In this case, the deprivation of the right takes place pursuant to an amendment to the company's articles of association, adopted with the appropriate number of votes and with the consent of the general partner to which the exclusion relates. This situation should be distinguished from the general partner's voluntary resignation from the right of representation by submitting an appropriate declaration of will. In this situation, the general partner does not object to the resolution adopted by the other partners, pursuant to which he is to be deprived of the right to represent the company by amending the articles of association. No objection of the general partner determines the effectiveness of such a resolution. It is worth adding that a general partner deprived of the right to representation in this way may still be appointed by other general partners as an attorney or proxy.

General partner objection

A general partner who does not agree to be deprived of the right to represent the partnership may object to a resolution amending the articles of association. The objection should be included in the minutes at the general meeting, and if the general partner was not present at the general meeting, he / she may raise an objection within one month from the date of adopting the resolution.
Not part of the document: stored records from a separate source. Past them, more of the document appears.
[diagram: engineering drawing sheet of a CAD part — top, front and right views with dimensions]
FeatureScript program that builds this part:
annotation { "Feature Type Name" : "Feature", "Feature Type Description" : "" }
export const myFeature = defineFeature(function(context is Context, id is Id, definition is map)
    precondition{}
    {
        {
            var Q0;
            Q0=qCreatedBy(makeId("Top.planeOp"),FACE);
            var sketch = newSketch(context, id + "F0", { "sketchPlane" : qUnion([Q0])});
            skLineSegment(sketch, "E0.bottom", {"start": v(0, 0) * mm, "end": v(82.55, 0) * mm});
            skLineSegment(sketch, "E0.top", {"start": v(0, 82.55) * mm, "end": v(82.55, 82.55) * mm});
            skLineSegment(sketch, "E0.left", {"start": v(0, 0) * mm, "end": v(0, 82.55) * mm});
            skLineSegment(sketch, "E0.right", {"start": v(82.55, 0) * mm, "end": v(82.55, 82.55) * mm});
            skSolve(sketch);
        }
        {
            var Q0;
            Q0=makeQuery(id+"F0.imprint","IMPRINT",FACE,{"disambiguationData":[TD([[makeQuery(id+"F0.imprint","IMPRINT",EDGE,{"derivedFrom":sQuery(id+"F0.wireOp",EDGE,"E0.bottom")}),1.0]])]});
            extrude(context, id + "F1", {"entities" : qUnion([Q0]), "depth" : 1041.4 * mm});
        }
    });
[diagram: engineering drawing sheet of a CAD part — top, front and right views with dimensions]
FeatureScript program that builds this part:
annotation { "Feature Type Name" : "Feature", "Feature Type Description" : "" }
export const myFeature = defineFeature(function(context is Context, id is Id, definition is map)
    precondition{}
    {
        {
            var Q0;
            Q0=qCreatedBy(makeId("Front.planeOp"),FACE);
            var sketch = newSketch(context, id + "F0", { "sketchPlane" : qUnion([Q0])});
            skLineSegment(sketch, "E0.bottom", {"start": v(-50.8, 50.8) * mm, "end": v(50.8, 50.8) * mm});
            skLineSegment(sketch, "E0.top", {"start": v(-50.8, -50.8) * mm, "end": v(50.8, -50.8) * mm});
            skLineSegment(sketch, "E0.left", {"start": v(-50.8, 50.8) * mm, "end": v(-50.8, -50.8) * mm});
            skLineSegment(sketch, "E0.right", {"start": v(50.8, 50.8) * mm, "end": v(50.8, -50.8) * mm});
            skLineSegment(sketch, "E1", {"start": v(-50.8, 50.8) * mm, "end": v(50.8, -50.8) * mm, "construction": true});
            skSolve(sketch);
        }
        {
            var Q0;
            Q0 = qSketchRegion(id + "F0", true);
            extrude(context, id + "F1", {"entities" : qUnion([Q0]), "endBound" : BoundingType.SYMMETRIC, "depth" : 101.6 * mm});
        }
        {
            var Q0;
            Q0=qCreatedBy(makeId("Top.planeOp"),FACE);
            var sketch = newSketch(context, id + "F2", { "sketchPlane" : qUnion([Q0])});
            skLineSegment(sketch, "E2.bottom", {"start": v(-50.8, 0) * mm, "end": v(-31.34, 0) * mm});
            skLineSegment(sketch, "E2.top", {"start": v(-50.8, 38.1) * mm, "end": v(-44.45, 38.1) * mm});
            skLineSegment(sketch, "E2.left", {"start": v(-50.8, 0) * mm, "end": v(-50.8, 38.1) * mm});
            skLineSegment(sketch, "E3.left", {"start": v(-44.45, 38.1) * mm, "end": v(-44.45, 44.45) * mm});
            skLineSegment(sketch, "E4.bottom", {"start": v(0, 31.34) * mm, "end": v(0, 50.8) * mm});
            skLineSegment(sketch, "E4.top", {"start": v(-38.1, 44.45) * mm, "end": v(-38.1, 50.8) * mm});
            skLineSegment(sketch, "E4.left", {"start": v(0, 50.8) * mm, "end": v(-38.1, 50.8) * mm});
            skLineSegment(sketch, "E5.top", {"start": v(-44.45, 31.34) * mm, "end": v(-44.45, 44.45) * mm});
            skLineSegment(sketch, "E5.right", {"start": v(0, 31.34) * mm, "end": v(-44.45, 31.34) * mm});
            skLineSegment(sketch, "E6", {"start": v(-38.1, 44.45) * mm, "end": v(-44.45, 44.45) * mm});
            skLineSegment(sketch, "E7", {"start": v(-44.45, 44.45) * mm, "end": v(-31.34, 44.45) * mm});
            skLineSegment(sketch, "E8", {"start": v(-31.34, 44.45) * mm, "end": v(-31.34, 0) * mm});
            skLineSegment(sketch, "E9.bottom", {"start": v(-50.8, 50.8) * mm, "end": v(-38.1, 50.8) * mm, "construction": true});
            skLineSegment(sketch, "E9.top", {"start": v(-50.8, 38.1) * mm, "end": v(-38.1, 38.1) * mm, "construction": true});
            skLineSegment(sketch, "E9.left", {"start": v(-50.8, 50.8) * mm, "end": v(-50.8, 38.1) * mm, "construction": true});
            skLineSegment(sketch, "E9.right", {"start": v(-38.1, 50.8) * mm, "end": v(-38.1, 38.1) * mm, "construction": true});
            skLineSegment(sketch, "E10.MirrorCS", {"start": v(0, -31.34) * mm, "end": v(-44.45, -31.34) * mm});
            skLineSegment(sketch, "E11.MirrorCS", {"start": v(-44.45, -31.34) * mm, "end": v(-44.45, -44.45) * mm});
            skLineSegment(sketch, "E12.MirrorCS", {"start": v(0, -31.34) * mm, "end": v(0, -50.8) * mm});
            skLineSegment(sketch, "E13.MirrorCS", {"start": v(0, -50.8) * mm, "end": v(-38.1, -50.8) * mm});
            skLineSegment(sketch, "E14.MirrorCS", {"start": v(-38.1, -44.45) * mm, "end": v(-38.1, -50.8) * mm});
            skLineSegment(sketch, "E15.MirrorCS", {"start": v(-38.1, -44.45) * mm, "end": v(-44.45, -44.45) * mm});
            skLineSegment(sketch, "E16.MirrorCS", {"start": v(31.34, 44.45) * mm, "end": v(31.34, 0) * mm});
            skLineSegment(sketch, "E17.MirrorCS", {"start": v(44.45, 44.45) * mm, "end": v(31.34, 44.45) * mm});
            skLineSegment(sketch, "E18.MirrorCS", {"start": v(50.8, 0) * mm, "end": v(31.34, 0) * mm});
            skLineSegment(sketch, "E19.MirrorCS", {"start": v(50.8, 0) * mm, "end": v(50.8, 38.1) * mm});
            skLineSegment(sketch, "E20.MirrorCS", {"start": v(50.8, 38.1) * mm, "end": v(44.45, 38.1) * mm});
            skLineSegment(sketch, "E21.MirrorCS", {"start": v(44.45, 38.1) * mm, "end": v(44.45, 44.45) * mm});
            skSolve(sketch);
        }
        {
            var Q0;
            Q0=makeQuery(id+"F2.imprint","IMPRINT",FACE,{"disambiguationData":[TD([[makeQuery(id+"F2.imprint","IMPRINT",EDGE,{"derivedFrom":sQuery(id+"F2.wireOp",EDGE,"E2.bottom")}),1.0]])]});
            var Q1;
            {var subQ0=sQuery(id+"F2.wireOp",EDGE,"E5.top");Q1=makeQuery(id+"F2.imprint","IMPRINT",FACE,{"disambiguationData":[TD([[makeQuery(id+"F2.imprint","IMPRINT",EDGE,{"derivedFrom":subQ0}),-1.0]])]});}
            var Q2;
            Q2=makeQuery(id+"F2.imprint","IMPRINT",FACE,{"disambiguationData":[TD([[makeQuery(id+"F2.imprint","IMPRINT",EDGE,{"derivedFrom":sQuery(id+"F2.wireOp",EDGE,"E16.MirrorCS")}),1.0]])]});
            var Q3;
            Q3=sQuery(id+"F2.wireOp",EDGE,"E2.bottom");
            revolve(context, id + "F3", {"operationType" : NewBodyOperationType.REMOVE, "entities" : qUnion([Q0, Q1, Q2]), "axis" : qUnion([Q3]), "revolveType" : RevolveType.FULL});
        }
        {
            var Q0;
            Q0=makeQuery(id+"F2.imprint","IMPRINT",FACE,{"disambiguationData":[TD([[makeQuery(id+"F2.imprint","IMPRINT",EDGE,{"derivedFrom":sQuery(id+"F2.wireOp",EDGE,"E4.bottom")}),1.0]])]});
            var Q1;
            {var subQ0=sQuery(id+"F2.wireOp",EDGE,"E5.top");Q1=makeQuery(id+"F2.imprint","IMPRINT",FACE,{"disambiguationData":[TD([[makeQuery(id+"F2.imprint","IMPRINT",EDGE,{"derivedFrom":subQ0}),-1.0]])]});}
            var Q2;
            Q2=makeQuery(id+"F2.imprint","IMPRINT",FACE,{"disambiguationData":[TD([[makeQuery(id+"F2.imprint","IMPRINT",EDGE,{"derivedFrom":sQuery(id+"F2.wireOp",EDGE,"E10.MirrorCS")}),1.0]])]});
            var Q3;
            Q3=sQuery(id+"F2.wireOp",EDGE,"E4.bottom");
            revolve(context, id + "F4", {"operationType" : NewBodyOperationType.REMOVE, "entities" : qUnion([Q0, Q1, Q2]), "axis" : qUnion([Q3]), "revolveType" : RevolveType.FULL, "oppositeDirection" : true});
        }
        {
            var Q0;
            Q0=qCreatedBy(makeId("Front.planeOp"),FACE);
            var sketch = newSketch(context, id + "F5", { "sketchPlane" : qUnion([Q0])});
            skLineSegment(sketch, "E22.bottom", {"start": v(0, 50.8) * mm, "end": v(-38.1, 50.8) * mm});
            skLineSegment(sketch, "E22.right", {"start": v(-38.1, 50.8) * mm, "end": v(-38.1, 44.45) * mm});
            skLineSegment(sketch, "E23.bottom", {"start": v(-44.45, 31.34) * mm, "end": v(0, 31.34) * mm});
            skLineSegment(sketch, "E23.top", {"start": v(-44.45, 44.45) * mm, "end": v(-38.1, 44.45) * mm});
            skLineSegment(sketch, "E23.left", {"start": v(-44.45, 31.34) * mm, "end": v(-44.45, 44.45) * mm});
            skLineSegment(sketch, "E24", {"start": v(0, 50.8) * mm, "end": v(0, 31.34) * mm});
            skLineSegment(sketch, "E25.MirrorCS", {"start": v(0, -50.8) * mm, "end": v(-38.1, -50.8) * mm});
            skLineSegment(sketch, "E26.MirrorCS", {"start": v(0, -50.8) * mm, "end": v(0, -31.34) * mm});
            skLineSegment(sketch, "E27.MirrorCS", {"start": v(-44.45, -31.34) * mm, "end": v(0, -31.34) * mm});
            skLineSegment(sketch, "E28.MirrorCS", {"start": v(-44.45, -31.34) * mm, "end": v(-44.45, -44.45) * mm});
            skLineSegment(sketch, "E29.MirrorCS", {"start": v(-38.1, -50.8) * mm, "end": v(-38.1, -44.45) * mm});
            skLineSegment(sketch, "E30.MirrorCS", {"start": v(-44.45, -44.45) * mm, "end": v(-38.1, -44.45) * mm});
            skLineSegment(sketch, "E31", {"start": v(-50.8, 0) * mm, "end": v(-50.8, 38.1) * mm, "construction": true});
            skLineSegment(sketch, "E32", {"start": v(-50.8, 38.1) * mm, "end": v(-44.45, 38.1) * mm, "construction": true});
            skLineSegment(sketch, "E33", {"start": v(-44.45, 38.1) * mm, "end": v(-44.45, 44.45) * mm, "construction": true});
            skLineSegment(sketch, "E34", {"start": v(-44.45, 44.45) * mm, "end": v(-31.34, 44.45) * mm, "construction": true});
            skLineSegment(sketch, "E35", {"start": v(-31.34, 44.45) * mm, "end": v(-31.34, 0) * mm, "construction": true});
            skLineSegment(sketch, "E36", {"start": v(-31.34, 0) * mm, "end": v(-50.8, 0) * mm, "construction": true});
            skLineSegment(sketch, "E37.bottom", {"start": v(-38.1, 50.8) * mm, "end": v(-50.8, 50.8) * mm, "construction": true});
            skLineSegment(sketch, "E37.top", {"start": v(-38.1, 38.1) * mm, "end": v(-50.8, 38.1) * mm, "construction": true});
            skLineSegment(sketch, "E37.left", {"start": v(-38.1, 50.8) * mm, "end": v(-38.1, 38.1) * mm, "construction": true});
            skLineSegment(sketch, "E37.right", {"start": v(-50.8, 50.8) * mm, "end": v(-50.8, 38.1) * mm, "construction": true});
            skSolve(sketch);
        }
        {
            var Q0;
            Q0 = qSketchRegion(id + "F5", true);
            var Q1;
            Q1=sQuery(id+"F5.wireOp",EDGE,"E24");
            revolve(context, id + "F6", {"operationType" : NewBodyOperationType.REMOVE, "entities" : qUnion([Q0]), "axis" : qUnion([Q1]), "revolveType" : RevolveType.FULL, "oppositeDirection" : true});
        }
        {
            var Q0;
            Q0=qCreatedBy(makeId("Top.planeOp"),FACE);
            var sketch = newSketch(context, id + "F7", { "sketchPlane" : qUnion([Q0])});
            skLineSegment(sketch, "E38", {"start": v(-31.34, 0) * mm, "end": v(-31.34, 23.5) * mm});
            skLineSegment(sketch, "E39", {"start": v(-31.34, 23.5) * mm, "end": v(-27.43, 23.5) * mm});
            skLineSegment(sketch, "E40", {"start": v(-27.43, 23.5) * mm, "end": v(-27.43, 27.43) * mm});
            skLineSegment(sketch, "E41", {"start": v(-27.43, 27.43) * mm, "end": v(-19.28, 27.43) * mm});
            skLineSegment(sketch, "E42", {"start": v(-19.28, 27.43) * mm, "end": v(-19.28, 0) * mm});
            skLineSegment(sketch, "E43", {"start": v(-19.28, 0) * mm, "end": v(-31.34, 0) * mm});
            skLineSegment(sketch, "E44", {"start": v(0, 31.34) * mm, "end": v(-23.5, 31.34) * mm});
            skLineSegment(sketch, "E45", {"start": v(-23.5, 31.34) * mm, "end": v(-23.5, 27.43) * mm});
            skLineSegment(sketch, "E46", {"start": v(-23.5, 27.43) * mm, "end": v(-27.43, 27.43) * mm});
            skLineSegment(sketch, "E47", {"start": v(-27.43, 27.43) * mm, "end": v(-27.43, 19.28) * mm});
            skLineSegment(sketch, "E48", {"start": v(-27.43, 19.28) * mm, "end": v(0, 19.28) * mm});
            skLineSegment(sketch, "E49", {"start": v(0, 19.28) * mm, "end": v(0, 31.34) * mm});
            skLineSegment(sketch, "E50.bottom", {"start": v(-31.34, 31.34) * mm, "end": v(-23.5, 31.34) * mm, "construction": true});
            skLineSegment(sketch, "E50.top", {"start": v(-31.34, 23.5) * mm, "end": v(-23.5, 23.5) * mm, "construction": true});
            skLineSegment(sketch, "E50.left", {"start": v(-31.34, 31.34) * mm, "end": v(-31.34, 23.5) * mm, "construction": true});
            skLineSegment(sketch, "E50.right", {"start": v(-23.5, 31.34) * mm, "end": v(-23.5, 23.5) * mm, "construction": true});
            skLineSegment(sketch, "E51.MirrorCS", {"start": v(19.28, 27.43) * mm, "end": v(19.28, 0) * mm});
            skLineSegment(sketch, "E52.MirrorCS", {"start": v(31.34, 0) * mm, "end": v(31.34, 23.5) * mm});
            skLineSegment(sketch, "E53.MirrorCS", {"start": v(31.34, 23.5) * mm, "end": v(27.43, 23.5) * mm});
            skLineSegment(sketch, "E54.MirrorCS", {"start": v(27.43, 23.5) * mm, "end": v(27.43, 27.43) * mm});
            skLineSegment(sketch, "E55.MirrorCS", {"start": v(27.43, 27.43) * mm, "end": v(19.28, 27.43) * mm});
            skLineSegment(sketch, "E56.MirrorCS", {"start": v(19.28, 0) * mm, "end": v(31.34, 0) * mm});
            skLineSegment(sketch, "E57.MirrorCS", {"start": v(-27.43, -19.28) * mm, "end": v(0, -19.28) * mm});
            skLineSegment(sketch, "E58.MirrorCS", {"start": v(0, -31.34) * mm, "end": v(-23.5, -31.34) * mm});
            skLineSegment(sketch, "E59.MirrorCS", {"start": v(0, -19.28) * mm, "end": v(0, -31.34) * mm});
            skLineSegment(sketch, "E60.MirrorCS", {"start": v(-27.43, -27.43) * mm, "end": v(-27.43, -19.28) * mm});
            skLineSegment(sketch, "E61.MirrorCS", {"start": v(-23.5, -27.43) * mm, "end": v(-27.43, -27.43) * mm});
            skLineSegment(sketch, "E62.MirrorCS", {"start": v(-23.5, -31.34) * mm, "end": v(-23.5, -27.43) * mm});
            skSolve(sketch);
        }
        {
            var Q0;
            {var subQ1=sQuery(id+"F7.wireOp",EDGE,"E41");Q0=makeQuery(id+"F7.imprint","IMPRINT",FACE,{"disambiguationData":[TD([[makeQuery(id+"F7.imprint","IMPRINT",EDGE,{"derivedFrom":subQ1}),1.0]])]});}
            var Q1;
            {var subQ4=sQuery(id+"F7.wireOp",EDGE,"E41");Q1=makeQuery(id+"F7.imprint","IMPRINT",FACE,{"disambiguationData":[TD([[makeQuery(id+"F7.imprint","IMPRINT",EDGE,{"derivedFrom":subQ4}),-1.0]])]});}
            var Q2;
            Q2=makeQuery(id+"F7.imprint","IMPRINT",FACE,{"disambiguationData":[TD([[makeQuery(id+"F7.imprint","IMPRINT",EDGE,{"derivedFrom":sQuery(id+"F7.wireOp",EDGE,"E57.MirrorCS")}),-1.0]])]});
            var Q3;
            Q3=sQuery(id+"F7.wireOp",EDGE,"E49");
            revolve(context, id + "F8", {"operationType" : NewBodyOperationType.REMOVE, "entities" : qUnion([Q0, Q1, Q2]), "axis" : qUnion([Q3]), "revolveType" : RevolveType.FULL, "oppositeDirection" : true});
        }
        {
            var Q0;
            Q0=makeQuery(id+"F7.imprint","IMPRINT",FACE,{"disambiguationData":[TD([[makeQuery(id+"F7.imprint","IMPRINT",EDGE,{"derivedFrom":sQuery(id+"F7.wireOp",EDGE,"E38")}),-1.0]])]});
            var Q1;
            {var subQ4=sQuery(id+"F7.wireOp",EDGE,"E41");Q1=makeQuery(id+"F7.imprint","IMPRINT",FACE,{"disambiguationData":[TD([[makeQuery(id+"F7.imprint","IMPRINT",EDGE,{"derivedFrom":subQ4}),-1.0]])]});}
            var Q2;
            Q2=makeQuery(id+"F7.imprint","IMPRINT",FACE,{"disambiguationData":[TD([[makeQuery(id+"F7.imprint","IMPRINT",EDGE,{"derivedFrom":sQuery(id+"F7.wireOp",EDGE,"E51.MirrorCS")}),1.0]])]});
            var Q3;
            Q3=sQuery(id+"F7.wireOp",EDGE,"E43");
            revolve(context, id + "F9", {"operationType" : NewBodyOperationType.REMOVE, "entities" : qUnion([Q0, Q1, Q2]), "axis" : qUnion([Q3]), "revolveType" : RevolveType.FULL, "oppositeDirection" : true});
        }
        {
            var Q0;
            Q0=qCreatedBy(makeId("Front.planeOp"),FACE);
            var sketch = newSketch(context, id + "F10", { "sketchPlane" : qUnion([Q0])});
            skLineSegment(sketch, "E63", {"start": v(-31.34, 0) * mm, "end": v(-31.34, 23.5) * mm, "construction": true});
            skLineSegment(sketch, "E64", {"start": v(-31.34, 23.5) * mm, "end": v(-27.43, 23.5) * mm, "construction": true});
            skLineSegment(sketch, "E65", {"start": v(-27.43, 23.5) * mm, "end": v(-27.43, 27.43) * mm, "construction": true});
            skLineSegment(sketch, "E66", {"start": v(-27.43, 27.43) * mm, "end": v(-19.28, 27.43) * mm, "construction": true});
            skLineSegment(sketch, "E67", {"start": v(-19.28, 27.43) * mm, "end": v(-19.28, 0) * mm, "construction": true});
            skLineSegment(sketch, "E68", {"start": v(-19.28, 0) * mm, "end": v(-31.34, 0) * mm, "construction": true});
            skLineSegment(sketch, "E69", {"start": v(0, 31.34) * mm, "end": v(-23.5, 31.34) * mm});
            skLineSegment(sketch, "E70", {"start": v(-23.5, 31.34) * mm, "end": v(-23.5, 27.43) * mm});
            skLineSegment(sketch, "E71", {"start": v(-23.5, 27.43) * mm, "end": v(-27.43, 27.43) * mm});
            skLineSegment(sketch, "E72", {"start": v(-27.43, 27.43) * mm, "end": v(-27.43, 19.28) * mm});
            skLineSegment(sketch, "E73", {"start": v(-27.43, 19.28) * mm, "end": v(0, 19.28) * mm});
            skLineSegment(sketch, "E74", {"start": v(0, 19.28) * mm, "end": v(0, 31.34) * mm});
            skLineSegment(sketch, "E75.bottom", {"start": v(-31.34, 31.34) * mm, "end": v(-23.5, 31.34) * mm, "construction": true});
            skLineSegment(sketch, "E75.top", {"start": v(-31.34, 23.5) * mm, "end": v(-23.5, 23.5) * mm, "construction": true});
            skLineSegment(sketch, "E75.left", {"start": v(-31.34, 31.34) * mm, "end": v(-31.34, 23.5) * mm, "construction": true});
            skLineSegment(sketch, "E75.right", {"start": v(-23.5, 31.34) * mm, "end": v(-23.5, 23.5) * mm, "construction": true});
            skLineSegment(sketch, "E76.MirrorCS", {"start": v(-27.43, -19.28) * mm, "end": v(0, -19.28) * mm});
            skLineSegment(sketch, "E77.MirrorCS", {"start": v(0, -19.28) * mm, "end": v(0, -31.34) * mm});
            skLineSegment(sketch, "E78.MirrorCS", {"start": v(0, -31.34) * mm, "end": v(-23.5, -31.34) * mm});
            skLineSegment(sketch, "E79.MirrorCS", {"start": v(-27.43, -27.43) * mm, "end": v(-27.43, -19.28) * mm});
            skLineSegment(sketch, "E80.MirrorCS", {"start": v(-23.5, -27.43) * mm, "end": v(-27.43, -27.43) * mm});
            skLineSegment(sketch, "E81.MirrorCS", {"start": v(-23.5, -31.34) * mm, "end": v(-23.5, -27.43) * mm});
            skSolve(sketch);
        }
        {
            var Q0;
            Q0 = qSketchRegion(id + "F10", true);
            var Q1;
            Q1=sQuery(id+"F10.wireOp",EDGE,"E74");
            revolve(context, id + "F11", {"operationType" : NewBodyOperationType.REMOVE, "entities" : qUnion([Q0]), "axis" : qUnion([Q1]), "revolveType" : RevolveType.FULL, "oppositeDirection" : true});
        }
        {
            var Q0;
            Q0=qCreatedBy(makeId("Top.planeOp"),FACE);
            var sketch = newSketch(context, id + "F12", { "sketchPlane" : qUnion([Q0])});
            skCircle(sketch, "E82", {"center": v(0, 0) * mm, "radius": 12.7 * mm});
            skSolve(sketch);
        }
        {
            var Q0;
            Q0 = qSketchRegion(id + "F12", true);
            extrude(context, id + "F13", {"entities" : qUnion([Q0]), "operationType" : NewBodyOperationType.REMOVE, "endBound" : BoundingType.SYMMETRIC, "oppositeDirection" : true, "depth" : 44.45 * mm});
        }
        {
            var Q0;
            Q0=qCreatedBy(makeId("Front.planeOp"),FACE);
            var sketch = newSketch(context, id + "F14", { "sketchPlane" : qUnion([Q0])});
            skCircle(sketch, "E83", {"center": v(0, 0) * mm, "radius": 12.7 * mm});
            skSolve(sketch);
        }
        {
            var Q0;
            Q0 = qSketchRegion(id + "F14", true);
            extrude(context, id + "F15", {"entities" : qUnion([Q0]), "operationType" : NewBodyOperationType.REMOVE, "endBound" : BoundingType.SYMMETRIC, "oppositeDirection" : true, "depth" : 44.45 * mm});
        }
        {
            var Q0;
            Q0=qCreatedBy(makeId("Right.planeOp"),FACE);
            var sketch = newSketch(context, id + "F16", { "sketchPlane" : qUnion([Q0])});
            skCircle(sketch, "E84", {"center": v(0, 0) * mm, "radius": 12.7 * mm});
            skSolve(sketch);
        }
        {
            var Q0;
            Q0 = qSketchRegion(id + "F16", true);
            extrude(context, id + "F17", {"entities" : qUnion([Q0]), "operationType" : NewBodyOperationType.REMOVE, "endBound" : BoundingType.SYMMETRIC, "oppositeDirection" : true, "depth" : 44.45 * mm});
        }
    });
The objection must then be made in writing with a signature certified by a notary.

Such an objection blocks the possibility of depriving a general partner of the right to represent a general partner as a result of an amendment to the articles of association by other partners. The objection will be examined by a local and substantive common court. The only way to deprive the company of the right to represent the company after an objection is raised is by a court decision.

Important!

The personal liability of the general partner for the obligations of the partnership who has objected to the amendment to the statute depriving him of the right to representation and who has been deprived of this right by a court decision, shall cease from the moment of his removal from the register. On the other hand, if the general partner has consented to such an amendment to the articles of association or has voluntarily resigned from the right of representation, there are no changes in the scope of his responsibility for the partnership's obligations.